On suivra surtout l'évolution de ce duo improbable. Mathilda trouvant en Léon une figure protectrice qu'elle n'a jamais trouvé dans sa famille, et qu'elle n'a pu être pour son petit frère. Le tueur à gage, quand à lui, trouve une alliée un peu envahissante, mais qui réchauffera son cœur.

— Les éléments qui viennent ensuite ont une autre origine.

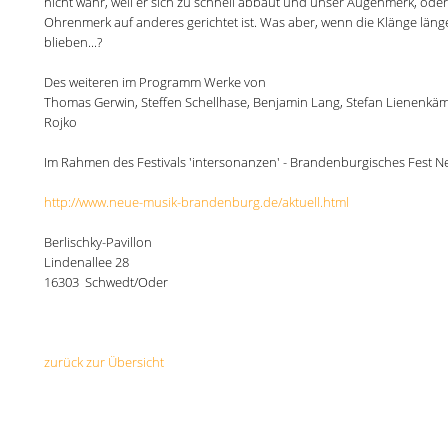
nicht wahr, weil er sich zu schnell abbaut und unser Augenmerk, oder
Ohrenmerk auf anderes gerichtet ist. Was aber, wenn die Klänge läng
blieben...?
Des weiteren im Programm Werke von
Thomas Gerwin, Steffen Schellhase, Benjamin Lang, Stefan Lienenkä
Rojko
Im Rahmen des Festivals 'intersonanzen' - Brandenburgisches Fest N
http://www.neue-musik-brandenburg.de/aktuell.html
Berlischky-Pavillon
Lindenallee 28
16303
Schwedt/Oder
zurück zur Übersicht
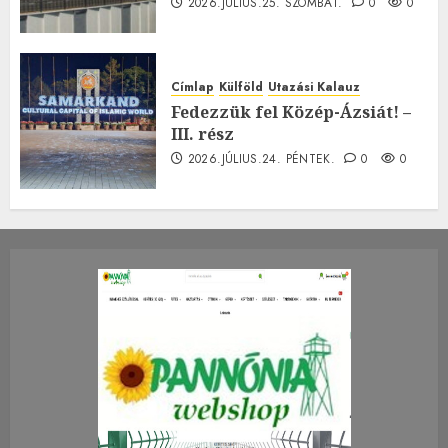
2026.JÚLIUS.25. SZOMBAT.
0
0
Címlap
Külföld
Utazási Kalauz
Fedezzük fel Közép-Ázsiát! –
III. rész
2026.JÚLIUS.24. PÉNTEK.
0
0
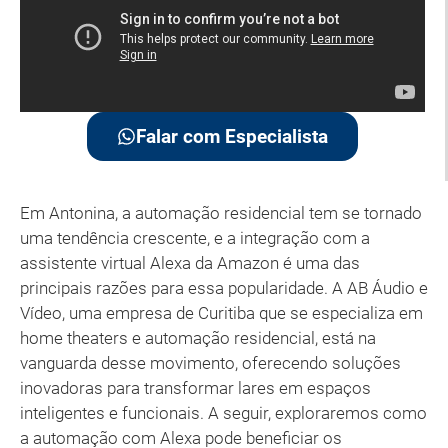
Falar com Especialista
Em Antonina, a automação residencial tem se tornado
uma tendência crescente, e a integração com a
assistente virtual Alexa da Amazon é uma das
principais razões para essa popularidade. A AB Áudio e
Vídeo, uma empresa de Curitiba que se especializa em
home theaters e automação residencial, está na
vanguarda desse movimento, oferecendo soluções
inovadoras para transformar lares em espaços
inteligentes e funcionais. A seguir, exploraremos como
a automação com Alexa pode beneficiar os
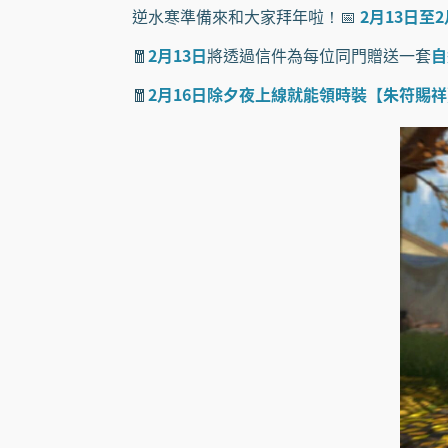
逆水寒準備來和大家拜年啦！📅
2月13日至2
🧧
2月13日
將透過信件為每位同門贈送一套
自
🧧
2月16日除夕夜上線就能領時裝【朱符賜祥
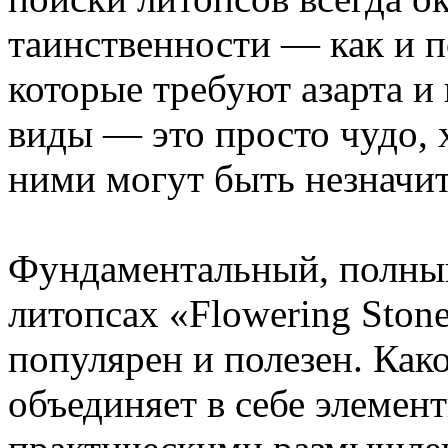
таинственности — как и 
которые требуют азарта 
виды — это просто чудо,
ними могут быть незначи
Фундаментальный, полный
литопсах «Flowering Stone
популярен и полезен. Как
объединяет в себе элемент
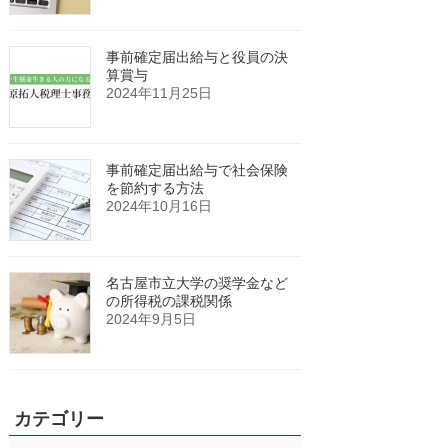
事前確定届出給与と役員の決
算賞与
2024年11月25日
事前確定届出給与で社会保険
を節約する方法
2024年10月16日
名古屋市立大学の奨学金など
の所得税の課税関係
2024年9月5日
カテゴリー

Il se chargera de lui apprendre ce qu'il sait, à savoir comment tuer des gens efficacement. Je repense à ce dialogue, quand ils sont contraint de fuir le premier appartement car Mathilda a poussé Léon à l'aider en tirant par la fenêtre. Et ce dialogue qui se termine par "- Et arrête de dire OK, OK ? - OK", qui montre le côté puéril des deux protagonistes, car Léon ne relève pas qu'en répondant ainsi, elle dit l'inverse.

La violence, surtout dans cette version "longue" est crue. On ne verra pas des tripes, on ne verra pas des explosions sanguinolentes, mais l'assassinat de la famille de Mathilda est choquant c'est vrai. Le film se termine sur une grosse poussée émotionnelle, qui ne devra pas manquer de vous arracher des petites larmes.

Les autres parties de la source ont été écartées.